The road to the top was not easy though. The journey began when he was six-years-old and first picked up a tennis racket. His grandfather Tony Mann, encouraged DeHeart to play tennis and Steve Smith, DeHeart's coach in juniors, taught him the skills necessary to make him a top-ranked junior - even helping him achieve his dream of playing college tennis. At Illinois, he matured to the point where he could become a touring professional.
Smith showed DeHeart what it would take to be a good tennis player through hard work and determination. Since then, DeHeart has always given 110 percent not only in tennis but also in school. He will graduate in May with a psychology degree, but is taking pre-med classes to help him achieve one of his other goals of becoming a doctor.
Being a student-athlete and a pre-med student has not been easy. He often has to squeeze time to study in throughout the day, convincing himself he can memorize charts of data during changeovers and breaks at practice. He always says he does not have a minute to waste, sophomore teammate Brandon Davis said. He is so dedicated to his studies that he celebrated winning his first national title, the Intercollegiate Tennis Association National Indoor Singles title - which he won last year - with a quick meal at Qdoba, before spending the rest of the night studying.
The high-stress life of a high-achieving student and the nation's No. 1 collegiate tennis player has taken its toll, but that has not stopped DeHeart. He has upped the ante this year, adding the title of team captain to his resume. His leadership, evident for years, has also changed dramatically.
Instead of being a gym rat who leads by example, he is a vocal leader who sends reminder e-mails to teammates and constantly goes out of his way to make others feel appreciated.
DeHeart still calls his former teammates on their birthdays and former Illini Chris Martin remembers when he was injured his senior season. DeHeart went out of his way to send Martin an e-mail to tell him how much he was still needed and that he was constantly in DeHeart's thoughts.
Michael Calkins, who was a junior when the Illini won the title in 2003 and worked as a student coach for Illinois in the fall of 2004, said DeHeart's transformation in the last three and a half years has been remarkable.
"Oh my God, it is unbelievable how much he has grown as a person, both on and off the court," Calkins said. "Off the court, he's totally made a 180. He's a guy that I would love to spend time with - more time with than I do - and I think his freshman year I might not have said that."

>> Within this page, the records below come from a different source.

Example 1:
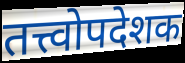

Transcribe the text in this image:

तत्त्वोपदेशक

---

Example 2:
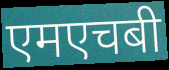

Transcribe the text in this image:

एमएचबी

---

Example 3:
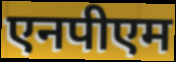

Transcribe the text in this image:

एनपीएम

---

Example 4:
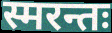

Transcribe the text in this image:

स्मरन्तः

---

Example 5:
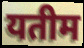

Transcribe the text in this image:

यतीम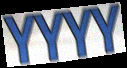
YYYY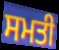
ਸਮਤੀ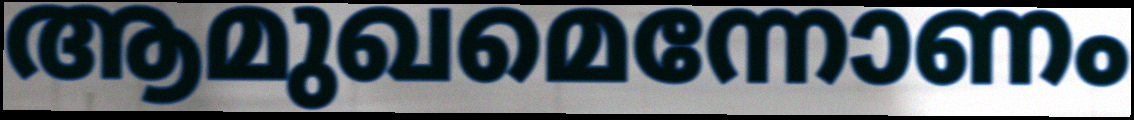
ആമുഖമെന്നോണം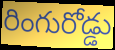
రింగురోడ్డు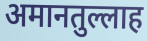
अमानतुल्लाह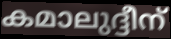
കമാലുദ്ദീന്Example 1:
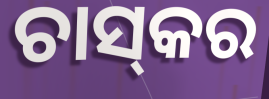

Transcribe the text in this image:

ଚାସ୍‌କର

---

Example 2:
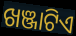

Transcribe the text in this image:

ଖଞ୍ଜାଟିଏ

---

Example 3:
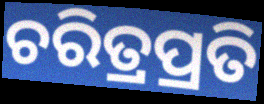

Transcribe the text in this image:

ଚରିତ୍ରପ୍ରତି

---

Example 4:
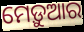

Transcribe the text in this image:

ମେଡ଼ୁଆର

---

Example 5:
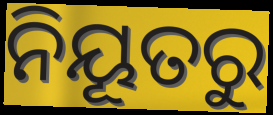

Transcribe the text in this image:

ନିୟୂତରୁ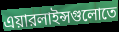
এয়ারলাইন্সগুলোতে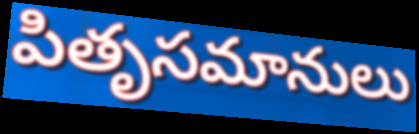
పితృసమానులుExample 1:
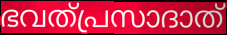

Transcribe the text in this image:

ഭവത്പ്രസാദാത്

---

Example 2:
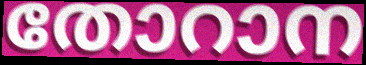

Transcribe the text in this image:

തോറാന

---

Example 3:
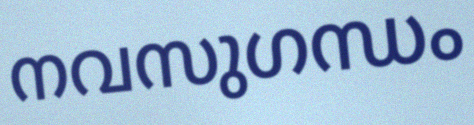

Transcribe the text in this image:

നവസുഗന്ധം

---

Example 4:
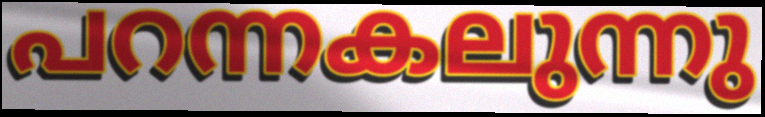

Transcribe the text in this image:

പറന്നകലുന്നു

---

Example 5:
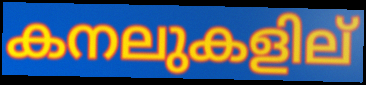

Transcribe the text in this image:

കനലുകളില്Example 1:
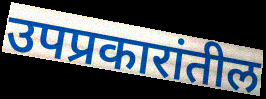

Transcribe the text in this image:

उपप्रकारांतील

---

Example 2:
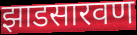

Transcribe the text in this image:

झाडसारवण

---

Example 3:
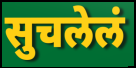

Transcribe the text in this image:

सुचलेलं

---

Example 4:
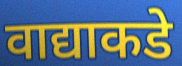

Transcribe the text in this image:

वाद्याकडे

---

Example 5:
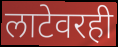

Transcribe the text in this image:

लाटेवरहीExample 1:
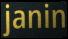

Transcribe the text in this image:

janin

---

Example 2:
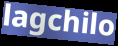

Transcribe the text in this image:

lagchilo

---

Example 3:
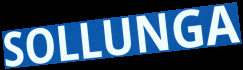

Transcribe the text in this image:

SOLLUNGA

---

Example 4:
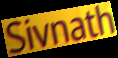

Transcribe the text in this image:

Sivnath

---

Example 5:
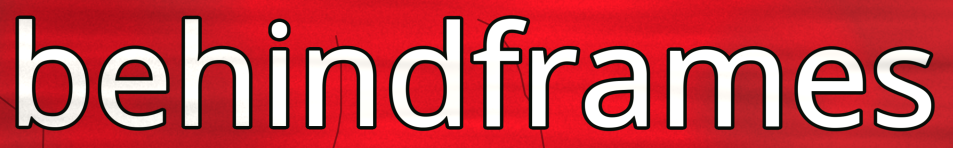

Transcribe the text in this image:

behindframes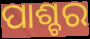
ପାଶ୍ଚରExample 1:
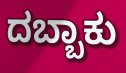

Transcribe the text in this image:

ದಬ್ಬಾಕು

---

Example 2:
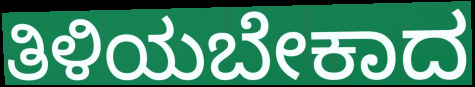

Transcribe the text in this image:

ತಿಳಿಯಬೇಕಾದ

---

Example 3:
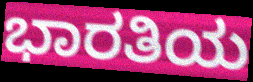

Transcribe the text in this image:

ಭಾರತಿಯ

As much as some things about DeHeart have changed, others have not.
His locker is still immaculate, with everything in its proper place and clothes folded, stacked neatly in piles. It is DeHeart's belief, he said, that creating order in certain parts of his life, will make other parts of his life more organized as well. He also believes that working hard now will pay off later - for example, when he begins his professional tennis career.
"I'm looking forward to it," he said of traveling and playing professional tennis after college. "No matter what happens, it's a great experience - the people that you meet and the places that you go. I'll try it for at least a couple of years, anyway. Anything can happen."
For now though, DeHeart will focus on his journey to becoming the best professional tennis player he can be while remaining faithful to his Illinois roots.
"Being an Illini is a part of who I am. When I play for the school, I have a sense of pride about it, both on and off the court," DeHeart said.
He knows he will always have a close relationship with the coaches, even former Illinois coaches Craig Tiley and Bruce Berque, who have left Illinois since DeHeart began his collegiate career. He said he hopes that he will be able to influence the Illinois tennis program well into the future too.
"I hope my (younger) teammates remember that the experience that they have at Illinois is about a lot more than just tennis," DeHeart said. "It's about trying to become better people, not just worrying about forehands and backhands. Illinois really prepares you more for life than anything else. Hopefully, I've left my mark on Illinois - Illinois has left its mark on me."